What Kanye has in common with Bret Easton Ellis

Authenticity -- whether you are who your art says you are -- is crucial (and slippery) in literature and rap alike

Published June 22, 2013 6:30PM (EDT)

Bret Easton Ellis, Kanye West               (© Lisa Jane Persky/AP/Julio Cortez)
Bret Easton Ellis, Kanye West (© Lisa Jane Persky/AP/Julio Cortez)

Rap's often cross-pollinated with literature or film -- it would take weeks to chronicle all of the references in hip-hop to Armitage Trail's "Scarface," via Al Capone, via Al Pacino. But Kanye West's new "American Psycho" short film might be the most post-postmodern crossover yet, featuring Scott Disick as homicidal yuppie Patrick Bateman, and allowing him to chop apart Kim Kardashian's best friend Jonathan Cheban in some kind of Freudian passion play. Chatter about the rapper's adventurous new album, "Yeezus," is at a fever pitch, and since his mesmerizing interview in the New York Times, some have been making the direct connection between the public persona of Kanye West, and that of novelist Bret Easton Ellis. Parallels can certainly be made particularly since Ellis wrote the initial treatment for the "Yeezus" clip: Both are impressive chroniclers of their generational predicaments. Both are prone to outlandish statements and to strong opinions (sometimes these things are separate). Both enjoy music in the "new wave" genre. And they would probably have a lot to talk about in the love department. (Seriously, where is their Interview interview? And will it include quotes from the baby?)

But their most interesting common trait is the way they each play with reality, character and authenticity — and how much the worlds of fiction and hip-hop actually have in common. In "American Psycho," one of Bateman's most chilling monologues is about his internal morality vis-à-vis what he projects to the world. "There is an idea of Patrick Bateman; some kind of abstraction," writes Ellis. "But there is no real me: only an entity, something illusory. And though I can hide my cold gaze, and you can shake my hand and feel flesh gripping yours and maybe you can even sense our lifestyles are probably comparable ... I simply am not there."

━━━━━━━━━━━━━━━━━━━━━━━━━━━━━━

PROBLEM DESCRIPTION: In the article comparing Kanye West and Bret Easton Ellis, who plays Patrick Bateman in West's "American Psycho" short film?

PROVIDED RECORDS:
━━━━━━━━━━━━━━━━━━━━━━━━━━━━━━

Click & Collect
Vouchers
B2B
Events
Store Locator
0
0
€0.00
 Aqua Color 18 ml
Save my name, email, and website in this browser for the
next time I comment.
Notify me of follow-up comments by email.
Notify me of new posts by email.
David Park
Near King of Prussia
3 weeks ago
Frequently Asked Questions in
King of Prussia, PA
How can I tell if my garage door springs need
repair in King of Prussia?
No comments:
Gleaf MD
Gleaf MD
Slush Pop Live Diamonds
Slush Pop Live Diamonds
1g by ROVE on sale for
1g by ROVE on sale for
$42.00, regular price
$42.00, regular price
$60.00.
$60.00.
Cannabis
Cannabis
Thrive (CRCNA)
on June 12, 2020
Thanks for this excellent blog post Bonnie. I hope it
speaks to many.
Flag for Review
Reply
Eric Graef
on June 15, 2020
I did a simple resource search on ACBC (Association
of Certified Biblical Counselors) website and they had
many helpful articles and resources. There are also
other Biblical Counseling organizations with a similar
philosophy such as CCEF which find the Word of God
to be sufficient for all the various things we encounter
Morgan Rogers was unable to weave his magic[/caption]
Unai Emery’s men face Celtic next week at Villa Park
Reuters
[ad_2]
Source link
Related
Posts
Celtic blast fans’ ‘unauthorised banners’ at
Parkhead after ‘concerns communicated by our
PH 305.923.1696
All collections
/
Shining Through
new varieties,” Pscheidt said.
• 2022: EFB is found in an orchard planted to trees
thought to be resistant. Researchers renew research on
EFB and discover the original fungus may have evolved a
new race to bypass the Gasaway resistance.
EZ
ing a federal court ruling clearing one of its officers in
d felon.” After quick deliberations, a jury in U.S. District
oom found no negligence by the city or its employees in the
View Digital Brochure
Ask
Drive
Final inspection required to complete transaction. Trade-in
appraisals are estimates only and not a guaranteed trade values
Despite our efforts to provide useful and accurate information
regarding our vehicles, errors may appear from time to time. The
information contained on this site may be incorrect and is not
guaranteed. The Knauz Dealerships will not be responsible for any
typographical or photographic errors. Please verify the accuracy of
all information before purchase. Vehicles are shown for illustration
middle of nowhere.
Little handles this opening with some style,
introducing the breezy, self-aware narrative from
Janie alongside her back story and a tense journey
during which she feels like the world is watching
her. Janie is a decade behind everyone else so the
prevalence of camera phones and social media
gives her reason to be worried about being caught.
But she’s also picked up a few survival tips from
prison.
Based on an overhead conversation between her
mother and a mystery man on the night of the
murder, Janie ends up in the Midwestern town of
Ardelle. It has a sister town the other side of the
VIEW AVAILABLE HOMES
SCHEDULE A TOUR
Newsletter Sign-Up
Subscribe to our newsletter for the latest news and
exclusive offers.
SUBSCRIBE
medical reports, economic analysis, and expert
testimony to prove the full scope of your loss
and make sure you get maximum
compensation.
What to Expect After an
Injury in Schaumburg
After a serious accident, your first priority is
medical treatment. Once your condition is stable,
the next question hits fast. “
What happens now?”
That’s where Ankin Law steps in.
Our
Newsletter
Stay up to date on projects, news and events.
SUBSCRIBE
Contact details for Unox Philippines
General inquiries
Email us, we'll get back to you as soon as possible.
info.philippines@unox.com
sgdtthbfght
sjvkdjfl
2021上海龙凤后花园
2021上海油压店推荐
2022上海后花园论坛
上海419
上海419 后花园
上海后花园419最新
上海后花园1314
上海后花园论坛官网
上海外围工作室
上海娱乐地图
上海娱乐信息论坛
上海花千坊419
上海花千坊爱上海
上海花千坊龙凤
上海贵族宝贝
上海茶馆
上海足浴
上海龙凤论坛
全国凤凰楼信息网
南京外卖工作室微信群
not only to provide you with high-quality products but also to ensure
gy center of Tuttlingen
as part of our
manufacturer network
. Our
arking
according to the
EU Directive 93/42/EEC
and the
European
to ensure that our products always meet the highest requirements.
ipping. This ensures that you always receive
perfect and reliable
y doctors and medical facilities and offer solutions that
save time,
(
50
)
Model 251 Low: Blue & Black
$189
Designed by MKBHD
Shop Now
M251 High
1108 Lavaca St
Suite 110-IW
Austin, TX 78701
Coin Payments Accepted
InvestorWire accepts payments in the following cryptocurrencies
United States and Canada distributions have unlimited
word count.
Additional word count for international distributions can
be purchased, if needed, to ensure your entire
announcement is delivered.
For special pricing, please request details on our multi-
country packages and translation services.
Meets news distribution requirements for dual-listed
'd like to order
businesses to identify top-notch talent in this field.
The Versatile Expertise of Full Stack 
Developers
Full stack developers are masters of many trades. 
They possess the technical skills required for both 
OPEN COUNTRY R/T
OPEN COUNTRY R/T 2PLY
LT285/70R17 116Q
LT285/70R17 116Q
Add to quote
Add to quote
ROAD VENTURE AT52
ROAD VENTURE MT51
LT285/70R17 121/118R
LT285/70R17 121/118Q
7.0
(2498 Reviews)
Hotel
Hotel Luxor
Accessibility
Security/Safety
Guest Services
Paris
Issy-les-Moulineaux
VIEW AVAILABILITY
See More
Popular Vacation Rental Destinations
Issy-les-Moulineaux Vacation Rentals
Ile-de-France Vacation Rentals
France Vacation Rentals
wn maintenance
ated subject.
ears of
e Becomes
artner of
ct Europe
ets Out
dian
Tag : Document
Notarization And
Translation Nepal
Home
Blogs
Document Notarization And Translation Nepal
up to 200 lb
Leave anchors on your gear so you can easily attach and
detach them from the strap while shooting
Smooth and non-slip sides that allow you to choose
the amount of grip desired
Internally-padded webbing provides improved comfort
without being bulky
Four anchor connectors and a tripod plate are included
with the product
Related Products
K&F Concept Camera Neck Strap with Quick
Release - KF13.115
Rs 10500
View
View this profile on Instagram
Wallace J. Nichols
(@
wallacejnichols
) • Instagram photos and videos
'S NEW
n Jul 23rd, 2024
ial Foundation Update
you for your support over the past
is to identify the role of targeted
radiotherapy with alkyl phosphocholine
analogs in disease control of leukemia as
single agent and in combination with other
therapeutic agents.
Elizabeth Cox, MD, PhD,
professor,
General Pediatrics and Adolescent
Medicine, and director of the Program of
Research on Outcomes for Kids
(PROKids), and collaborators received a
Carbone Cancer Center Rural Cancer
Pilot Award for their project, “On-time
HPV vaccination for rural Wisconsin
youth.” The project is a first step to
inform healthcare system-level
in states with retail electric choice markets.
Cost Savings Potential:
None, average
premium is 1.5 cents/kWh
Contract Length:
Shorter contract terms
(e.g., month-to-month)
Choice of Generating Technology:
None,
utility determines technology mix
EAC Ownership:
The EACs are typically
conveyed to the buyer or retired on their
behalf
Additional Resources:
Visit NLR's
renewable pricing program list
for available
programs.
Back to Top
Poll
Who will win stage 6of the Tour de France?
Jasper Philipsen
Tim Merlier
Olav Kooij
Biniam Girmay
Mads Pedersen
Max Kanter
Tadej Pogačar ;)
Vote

━━━━━━━━━━━━━━━━━━━━━━━━━━━━━━

EXPECTED ANSWER: Scott Disick